*Aim of the exercise*:
Output each record verbatim, with pictures left out.

= = = = = = =

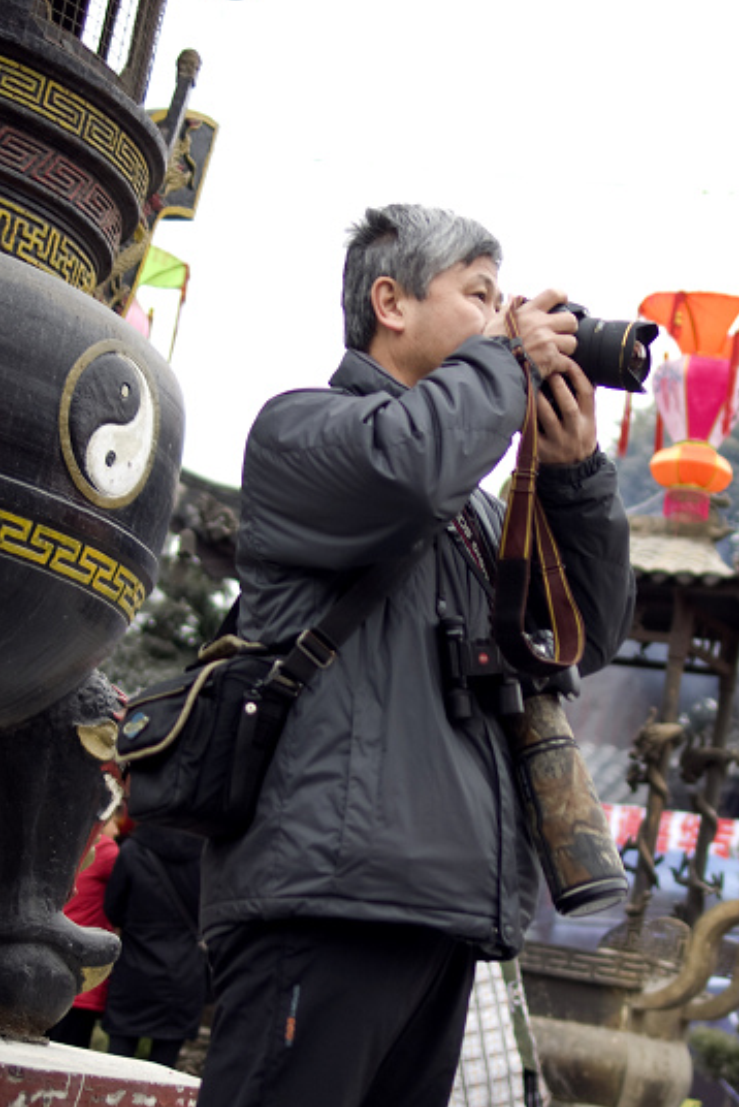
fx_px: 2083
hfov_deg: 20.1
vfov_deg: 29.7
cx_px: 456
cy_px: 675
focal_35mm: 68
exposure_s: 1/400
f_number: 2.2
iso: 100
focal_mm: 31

= = = = = = =

*Exercise result*:
fx_px: 2083
hfov_deg: 20.1
vfov_deg: 29.7
cx_px: 456
cy_px: 675
focal_35mm: 68
exposure_s: 1/400
f_number: 2.2
iso: 100
focal_mm: 31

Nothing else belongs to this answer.